# Origin startet nicht mehr (msvcp100.dll fehlt)



## Niklas434 (26. November 2013)

Fehler steht oben hab es bereits hiermit (http://www.microsoft.com/de-de/download/details.aspx?id=14632) versucht leider ohne erfolg. 

Ich hab ein paar magix testversionen installiert wahrscheinlich ist da was passiert oO. Ein Screenshot des Fehler füg ich hinzu. 


			Dieser Inhalt steht nur eingeloggten Mitgliedern zur Verfügung.


----------



## Robstar85 (26. November 2013)

hier mal ein paar Lösungsvorschlage:

1. Origin schon neu installiert?

2.Eingabeaufforderung starten und regsvr32 msvcp100.dll eintippen

3. mal die x86 Version vom Microsoft Visual C++ 2010 Redistributable Package installieren (klingt blöd, soll aber helfen)
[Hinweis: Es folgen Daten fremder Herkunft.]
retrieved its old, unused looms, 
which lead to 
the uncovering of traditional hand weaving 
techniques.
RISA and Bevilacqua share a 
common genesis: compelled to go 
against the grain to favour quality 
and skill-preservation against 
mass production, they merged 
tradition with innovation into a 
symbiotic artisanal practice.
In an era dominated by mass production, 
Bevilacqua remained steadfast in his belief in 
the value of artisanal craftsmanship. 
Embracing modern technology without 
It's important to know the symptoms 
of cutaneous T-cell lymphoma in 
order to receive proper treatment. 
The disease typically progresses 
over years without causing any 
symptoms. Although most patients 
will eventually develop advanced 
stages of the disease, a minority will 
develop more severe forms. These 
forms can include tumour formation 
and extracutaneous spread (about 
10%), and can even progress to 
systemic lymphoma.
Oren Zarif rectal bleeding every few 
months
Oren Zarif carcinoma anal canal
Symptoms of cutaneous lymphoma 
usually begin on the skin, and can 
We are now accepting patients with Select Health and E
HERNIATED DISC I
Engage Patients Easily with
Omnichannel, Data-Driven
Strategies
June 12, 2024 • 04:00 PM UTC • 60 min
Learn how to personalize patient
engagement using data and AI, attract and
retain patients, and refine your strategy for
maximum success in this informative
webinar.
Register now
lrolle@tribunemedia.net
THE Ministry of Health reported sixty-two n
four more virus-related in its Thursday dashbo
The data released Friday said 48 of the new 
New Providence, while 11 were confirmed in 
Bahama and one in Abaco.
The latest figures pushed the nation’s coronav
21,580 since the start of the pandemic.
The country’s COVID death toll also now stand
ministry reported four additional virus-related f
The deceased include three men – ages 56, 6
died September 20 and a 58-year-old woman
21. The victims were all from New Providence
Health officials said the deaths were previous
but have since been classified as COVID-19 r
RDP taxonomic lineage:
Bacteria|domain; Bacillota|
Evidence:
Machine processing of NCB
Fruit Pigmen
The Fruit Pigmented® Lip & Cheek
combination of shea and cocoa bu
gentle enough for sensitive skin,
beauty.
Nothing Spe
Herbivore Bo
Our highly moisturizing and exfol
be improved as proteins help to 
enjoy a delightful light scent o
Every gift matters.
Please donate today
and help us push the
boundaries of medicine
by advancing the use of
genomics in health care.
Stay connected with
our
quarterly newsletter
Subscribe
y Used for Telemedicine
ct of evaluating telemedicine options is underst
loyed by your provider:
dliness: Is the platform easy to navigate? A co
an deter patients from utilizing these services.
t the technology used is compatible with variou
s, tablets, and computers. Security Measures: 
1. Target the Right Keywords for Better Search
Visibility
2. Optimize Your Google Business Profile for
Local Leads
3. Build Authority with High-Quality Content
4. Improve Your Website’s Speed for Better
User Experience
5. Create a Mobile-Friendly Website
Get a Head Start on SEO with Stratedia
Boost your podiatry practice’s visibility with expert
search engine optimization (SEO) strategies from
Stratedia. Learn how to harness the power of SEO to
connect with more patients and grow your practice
4. es gibt noch Download your missing .dll files - DLL-files.com


----------



## Niklas434 (26. November 2013)

Alles Probiert ohne Erfolg ....der witz ist .dll ist vorhanden trotzdem taucht diese Fehlermeldung auf, sogar bei einer neuinstallation.


----------



## Robstar85 (26. November 2013)

liegt sie nur in diesem ordner C:\Windows\System32

sie sollte bei 64Bit System auch hier liegen C:\Windows\SysWOW64

und noch ne blöde Frage: Rechner mal neu gestartet nach den installationen?


----------



## Niklas434 (26. November 2013)

Sie liegt in beiden Ordnern ...einglück hab ich vergessen die Systemwiederherstellung zu Deaktivieren hatte zufällig ein Punkt von Gestern und es geht wieder. 

Eigentlich hätte ich sie Deaktiviert haben müssen, da ich ne ssd hab.  Irgendwie hab ich das als 8.1 Installiert hab vergessen...zum glück.



Trotzdem danke für deine Hilfe.


----------



## Robstar85 (26. November 2013)

Die Systemwiederherstellung wäre mein nächster Vorschlag gewesen  
und die solltest du auf keinen Fall deaktivieren. Auch nicht wegen ner SSD. Wer setzt eigentlich solche Gerüchte in die Welt das man die deaktivieren soll. In einem Fehlerfall ist die unbezahlbar und es steht in keinem Verhältnis zu einem Leistungsgewinn oder Speicherplatzverbrauch sie zu deaktivieren.


----------